Ana Carolina Dantas apresenta “Problemas e riscos enfrentados em projetos de ROLLOUT global do ERP SAP”, que parte da busca das organizações para ter na gestão da informação um diferencial competitivo. Os softwares de gestão ERP (Enterprise Resource Planning) são usados como ferramenta de gestão através da integração das informações. O artigo aborda os riscos e impactos no rollout de um sistema ERP e a sua importância na tomada de decisões. Foram realizadas pesquisa contextualizando a introdução do software e estudo de caso em uma empresa. A pesquisa aborda os principais aspectos da implementação do ERP, analisando requisitos e retornos da implementação bem como funcionalidades do software SAP. Os concluem que os benefícios obtidos com o ERP são compensam.
O artigo “Competência comunicativa para problematização e aprendizagem em organizações” de Clóvis Ricardo Montenegro de Lima, Helen Fischer Günther e José Rodolfo Tenório Lima, discute a competência comunicativa na relação entre discurso e aprendizagem. Os autores usam como referencial o agir comunicativo para caracterização da competência comunicativa. Eles explicitam a convergência entre Habermas, Freire e Piaget, em que o agir comunicativo proporciona aprendizagem do sujeito como uma permanente construção. A competência comunicativa emerge como aptidão que, além de linguística, é definida pela aprendizagem que, racionalmente, critica e constrói. Conclui-se que a aprendizagem, considerada como uma reconstrução racional, pressupõe interação entre os sujeitos, e possibilita o entendimento em torno do melhor argumento.

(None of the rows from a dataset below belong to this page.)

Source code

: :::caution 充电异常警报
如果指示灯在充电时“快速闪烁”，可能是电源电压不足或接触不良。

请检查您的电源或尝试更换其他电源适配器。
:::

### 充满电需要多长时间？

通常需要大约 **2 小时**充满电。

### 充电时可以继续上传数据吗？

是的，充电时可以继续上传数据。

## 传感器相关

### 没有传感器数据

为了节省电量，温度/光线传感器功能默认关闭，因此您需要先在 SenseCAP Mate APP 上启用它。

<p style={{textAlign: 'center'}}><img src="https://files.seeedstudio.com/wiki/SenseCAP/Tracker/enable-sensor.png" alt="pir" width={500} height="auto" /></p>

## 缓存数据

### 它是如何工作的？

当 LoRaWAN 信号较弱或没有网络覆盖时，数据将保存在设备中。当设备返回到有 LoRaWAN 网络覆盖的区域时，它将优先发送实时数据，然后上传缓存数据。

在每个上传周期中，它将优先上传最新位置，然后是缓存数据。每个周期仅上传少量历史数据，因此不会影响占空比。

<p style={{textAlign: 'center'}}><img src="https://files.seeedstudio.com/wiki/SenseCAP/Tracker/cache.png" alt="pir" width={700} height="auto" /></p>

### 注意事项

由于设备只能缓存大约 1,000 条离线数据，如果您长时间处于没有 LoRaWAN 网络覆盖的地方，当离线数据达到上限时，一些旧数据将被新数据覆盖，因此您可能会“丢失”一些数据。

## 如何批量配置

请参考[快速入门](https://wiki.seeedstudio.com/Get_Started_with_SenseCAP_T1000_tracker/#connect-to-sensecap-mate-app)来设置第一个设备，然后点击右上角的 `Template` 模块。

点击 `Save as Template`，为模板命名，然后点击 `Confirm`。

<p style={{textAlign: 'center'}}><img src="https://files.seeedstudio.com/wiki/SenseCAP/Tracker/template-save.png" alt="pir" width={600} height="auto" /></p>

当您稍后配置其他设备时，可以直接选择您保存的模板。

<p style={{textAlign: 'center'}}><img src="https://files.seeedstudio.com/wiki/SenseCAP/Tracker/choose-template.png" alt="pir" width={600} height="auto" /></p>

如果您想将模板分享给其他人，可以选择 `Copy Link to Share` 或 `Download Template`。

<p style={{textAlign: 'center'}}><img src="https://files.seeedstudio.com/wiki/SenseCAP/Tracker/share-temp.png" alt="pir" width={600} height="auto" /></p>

Fazemos esta publicação com agradecimentos e uma homenagem. Agradecemos a equipe editorial da revista: Ariane Maciel, Daniela Capri, Kátia Simões, Mariângela Maia e Tirza Rodrigues. O trabalho delas é fundamental para garantir a qualidade da revista. Homenageamos a Aldo Albuquerque Barreto, pesquisador sênior da Ciência da Informação e membro do Comitê Editorial da revista, que faleceu faz um ano. Segue sendo uma referência.
Gostaria de finalizar esta apresentação desejando que nossos leitores tenham uma boa experiência com esta edição da revista. Em tempos difíceis o conhecimento é uma luz que orienta, e proporciona alegrias na alma.